WHAT IS BEING ASKED:
Report each line of the data that has "lane" somewhere in it.

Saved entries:
---
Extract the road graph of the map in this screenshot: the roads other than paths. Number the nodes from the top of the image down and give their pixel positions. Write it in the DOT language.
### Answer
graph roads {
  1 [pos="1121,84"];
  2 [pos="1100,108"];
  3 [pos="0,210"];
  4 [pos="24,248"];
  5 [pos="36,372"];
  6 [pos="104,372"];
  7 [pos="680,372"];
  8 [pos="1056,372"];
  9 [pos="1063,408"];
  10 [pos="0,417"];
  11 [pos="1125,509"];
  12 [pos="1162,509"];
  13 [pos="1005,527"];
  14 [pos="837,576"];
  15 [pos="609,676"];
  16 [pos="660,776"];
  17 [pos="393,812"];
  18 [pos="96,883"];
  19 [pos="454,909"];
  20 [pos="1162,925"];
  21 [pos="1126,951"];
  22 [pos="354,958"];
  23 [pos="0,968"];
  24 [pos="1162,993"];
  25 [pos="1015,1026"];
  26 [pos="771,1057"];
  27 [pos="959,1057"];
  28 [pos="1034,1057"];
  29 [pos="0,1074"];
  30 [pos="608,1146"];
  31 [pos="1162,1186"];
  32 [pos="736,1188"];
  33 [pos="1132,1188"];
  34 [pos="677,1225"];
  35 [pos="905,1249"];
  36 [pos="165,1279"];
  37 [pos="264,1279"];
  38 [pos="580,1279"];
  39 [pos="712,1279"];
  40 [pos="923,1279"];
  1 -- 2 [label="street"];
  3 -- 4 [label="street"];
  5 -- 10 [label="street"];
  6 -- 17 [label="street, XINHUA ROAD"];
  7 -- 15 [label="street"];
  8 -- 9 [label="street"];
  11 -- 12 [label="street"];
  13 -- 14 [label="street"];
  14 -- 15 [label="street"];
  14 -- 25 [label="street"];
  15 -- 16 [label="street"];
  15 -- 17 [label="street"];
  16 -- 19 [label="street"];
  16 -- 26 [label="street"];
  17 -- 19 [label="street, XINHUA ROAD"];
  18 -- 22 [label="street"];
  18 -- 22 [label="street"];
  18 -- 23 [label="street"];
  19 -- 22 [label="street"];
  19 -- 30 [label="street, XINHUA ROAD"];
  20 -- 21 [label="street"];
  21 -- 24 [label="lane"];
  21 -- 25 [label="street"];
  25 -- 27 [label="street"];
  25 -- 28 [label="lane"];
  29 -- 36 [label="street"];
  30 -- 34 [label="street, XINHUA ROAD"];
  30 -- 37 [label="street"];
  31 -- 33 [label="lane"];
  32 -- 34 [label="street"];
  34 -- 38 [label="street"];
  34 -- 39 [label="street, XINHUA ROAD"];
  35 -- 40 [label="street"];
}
---
REPLY:
  21 -- 24 [label="lane"];
  25 -- 28 [label="lane"];
  31 -- 33 [label="lane"];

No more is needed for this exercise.